The market reacted positively to easing tensions in the Middle East. Hopes for the normalization of shipping through the Strait of Hormuz following a temporary agreement between the U.S. and Iran led to a drop in international oil prices, raising expectations that inflationary pressures could ease. Although the Federal Reserve indicated the possibility of rate hikes later this year while keeping rates steady the previous day, the optimism surrounding oil price stability helped mitigate some of those concerns.
Semiconductor stocks led the rally, with the Philadelphia Semiconductor Index soaring over 6%. Intel shares surged more than 10% on news of a collaboration with Apple for semiconductor design and production in the U.S. Apple also saw gains.
In contrast, some software stocks struggled. Accenture faced a sharp decline amid concerns over its earnings, highlighting a divergence within the tech sector.
Economic indicators did not significantly heighten fears of a slowdown. Weekly jobless claims remained low, suggesting a relatively robust labor market.

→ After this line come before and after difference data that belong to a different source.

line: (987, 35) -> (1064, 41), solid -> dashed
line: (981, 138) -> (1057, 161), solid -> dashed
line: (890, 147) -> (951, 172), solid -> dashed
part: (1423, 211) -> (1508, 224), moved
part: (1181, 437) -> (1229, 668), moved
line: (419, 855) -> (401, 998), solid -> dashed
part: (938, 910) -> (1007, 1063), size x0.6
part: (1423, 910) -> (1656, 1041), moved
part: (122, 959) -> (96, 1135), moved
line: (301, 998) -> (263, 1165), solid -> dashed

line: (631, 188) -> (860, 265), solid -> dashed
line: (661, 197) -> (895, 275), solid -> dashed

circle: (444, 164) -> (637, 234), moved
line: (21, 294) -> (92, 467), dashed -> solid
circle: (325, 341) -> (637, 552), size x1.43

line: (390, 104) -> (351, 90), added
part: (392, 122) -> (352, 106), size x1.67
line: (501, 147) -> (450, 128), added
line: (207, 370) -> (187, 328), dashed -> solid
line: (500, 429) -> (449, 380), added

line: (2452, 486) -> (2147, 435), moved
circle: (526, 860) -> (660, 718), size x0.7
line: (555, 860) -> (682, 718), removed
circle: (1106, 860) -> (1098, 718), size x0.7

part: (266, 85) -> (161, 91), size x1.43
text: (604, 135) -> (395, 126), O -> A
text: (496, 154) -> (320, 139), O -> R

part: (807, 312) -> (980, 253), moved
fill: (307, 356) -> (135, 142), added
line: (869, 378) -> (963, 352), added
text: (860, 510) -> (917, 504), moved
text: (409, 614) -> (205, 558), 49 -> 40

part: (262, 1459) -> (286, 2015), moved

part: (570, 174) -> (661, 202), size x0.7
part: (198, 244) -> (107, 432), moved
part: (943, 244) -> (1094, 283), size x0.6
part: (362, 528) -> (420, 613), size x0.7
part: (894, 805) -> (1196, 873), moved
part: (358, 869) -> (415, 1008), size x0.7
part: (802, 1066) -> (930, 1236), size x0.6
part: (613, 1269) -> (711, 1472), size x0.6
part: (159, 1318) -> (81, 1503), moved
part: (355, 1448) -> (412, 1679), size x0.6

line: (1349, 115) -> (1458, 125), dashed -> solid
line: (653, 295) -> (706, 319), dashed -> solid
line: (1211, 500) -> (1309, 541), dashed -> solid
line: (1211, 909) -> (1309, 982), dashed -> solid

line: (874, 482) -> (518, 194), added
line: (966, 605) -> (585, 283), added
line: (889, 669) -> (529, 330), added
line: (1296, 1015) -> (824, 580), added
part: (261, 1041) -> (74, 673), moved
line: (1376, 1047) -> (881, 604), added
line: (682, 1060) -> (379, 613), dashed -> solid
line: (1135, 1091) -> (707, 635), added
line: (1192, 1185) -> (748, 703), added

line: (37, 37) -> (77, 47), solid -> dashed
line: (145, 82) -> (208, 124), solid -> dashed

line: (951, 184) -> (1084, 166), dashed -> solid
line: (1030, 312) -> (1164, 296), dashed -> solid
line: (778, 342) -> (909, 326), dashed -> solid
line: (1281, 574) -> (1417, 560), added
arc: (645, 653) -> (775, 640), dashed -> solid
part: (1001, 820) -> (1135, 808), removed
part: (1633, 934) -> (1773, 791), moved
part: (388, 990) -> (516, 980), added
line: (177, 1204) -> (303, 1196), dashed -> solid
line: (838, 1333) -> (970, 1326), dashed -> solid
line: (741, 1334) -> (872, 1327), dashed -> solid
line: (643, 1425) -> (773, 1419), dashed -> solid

However, the simultaneous resilience of employment and prices raised concerns that the Fed's tightening measures could persist longer than anticipated.
Small-cap stocks also performed well, with the Russell 2000 index climbing over 2%, indicating a broad-based buying trend across risk assets beyond just large tech companies.
The market closed ahead of the 'Juneteenth' holiday on June 19. This week, the New York Stock Exchange experienced volatility amid conflicting signals from the Fed's hawkish stance and easing tensions in the Middle East, but the U.S.-Iran agreement and strength in semiconductor stocks ultimately drove the late-session rally.
* This article has been translated by AI.